Jobs would doubtless flow; wealth would trickle down as the burden of tax would be eased on the small business folk of Australia, the backbone of the nation. Amen. Not one of them would take the money and run. No-one seemed to bother to with the fact that even if you have an immediate tax write-off, you still have to have the capital in the first place. Nor was time wasted on the two-tier tax system created when experts already warn of unfairness in favour of small versus medium enterprises.
…Hockey’s last chance…
It was, let’s be frank, Hockey’s last chance to show us why Scott Morrison should not have his job. Why, Joe could rustle up a party narrative with the best of them. he would not let himself or the PM or the party down by letting truth get in the way of a good story.
Porky pies followed thick and fast. The world economy, he lied is on the up and up. And as for Australia? Why, Australia is set to rocket off into prosperity along a ‘trajectory’ hitherto undreamt of because of all his party’s heavy lifting.- Look at our raft, he said, of Free Trade agreements with China India and other places where labour is cheap and life is even cheaper.
Best of all, he paused, as you do when you are free-wheeling, we have no carbon tax to ruin business or a mining tax to ruin Gina Rinehart and other such entrepreneurs whom he poppy-cocked repeatedly were once small businesspeople. Every business was once a small business. Like Gina’s. Like IBM. Or when Mark Zuckerberg knocked back his parents’ financial support.
Huge savings from turning back boats, people-processing savings and not building new detention centres have left us with buckets of funds, he continued. In fact, he crowed, ‘our party doesn’t do tax. That’s the other mob.’
Hockey then plunged into a froth and lather detailing his party’s highest taxing, biggest spending budget of all time. This included billions in foregone tax revenue so that saintly small business folk such as tradies, the backbone of the nation, can get new utes to hoon around Noosa and doubtless down to Centrelink the following day to hire a swag of long-term unemployed.
…Newscorp’s divine right to a monopoly…
Hockey just the previous day was forced to hold a press conference to show Rupert that despite being upstaged mercilessly by Scott Morrison, he could still make himself useful in putting GST weights up on Netflix and any other rival to Newscorp’s divine right to a monopoly in Australia, while continuing to lead the pack in paying tax elsewhere.
Resourcefully the ABC pants on fire brigade, dropped their yoga mats and braved the chill Canberra evening outside while they dissected the corpse of the DOA budget and its fire-breathing Minister. Perhaps they were making a symbolic statement of independence. Or were they just dramatising their exclusion by a government which favours fawning sycophants over reporters. At least we got to see the trendy coats ABC reporters can still afford.
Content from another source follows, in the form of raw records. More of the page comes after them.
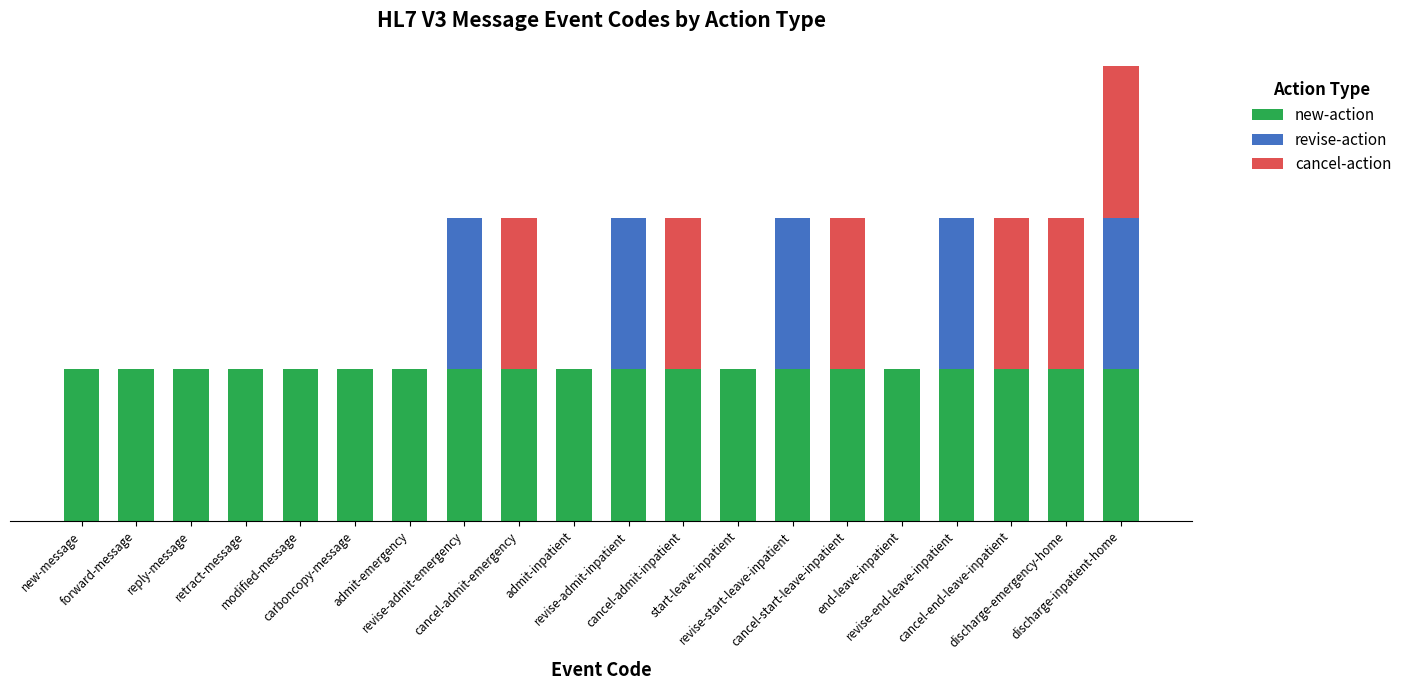

Does the chart contain stacked bars?

Yes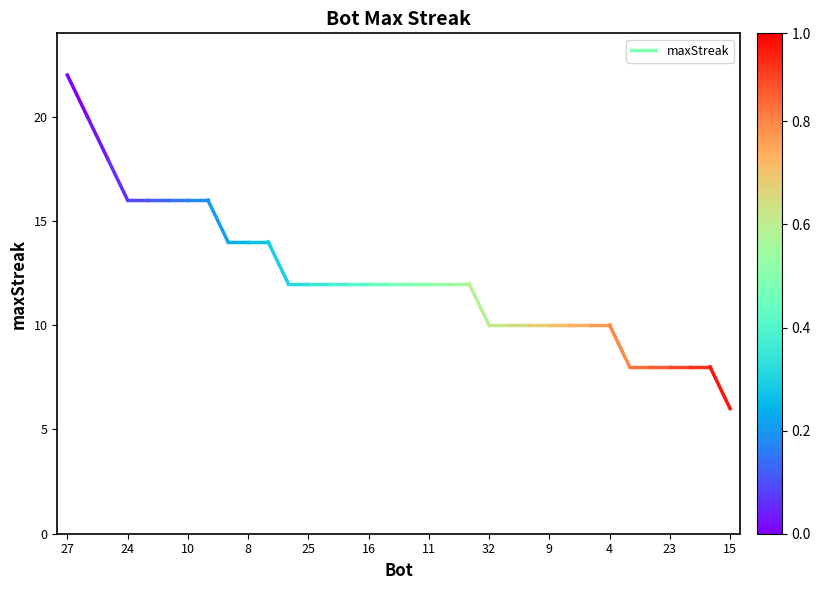

What is the greatest value displayed?

22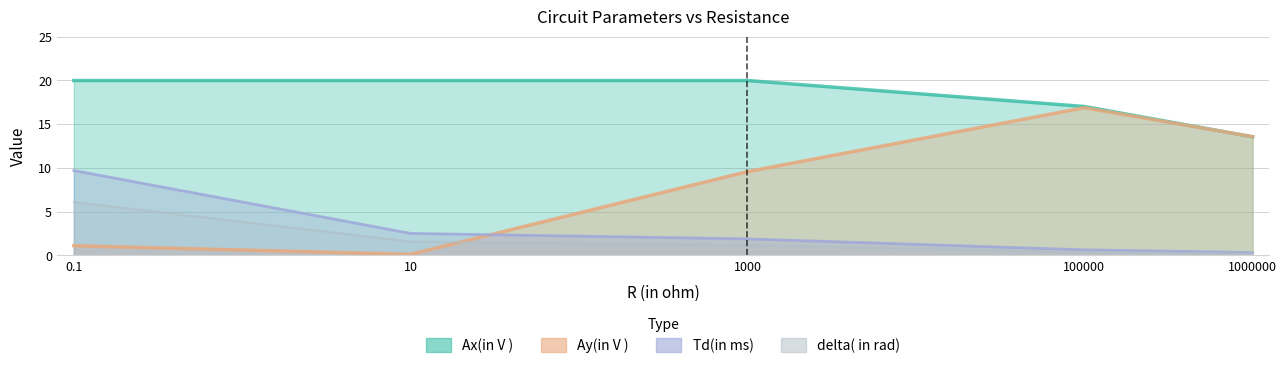

True or false: Ax(in V ) and delta( in rad) intersect in this chart.

False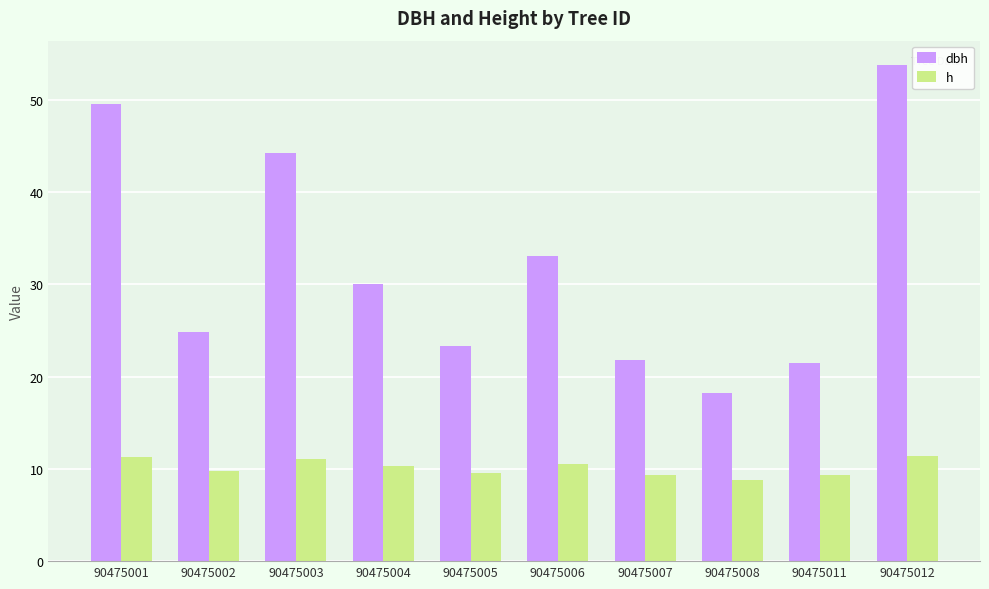

At how many categories does at least one series exceed 16?

10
The untold story is that the bad old cuts will continue to bite deep – Sussan Ley, the bunny in the headlights of the Health ministry still has to cut 1.6 billion out of the health budget – ‘savings’ as they are cynically re-branded. They are not savings they are cuts which will have a negative effect on both health – not to mention the flow-on effect to other sectors of the economy. Perhaps we are going to all buck up after hearing the good news of the budget and have no further need of doctors and hospitals.
Hockey’s second budget may have come as a surprise but don’t be surprised when after failing to deal with the senate and while small business folk everywhere are maxing out credit cards in the rush to cash in on their tax breaks, the government calls a double dissolution in the more than faint hope of re-election through its cynical courting of self-interest and the pursuit of power for its own sake.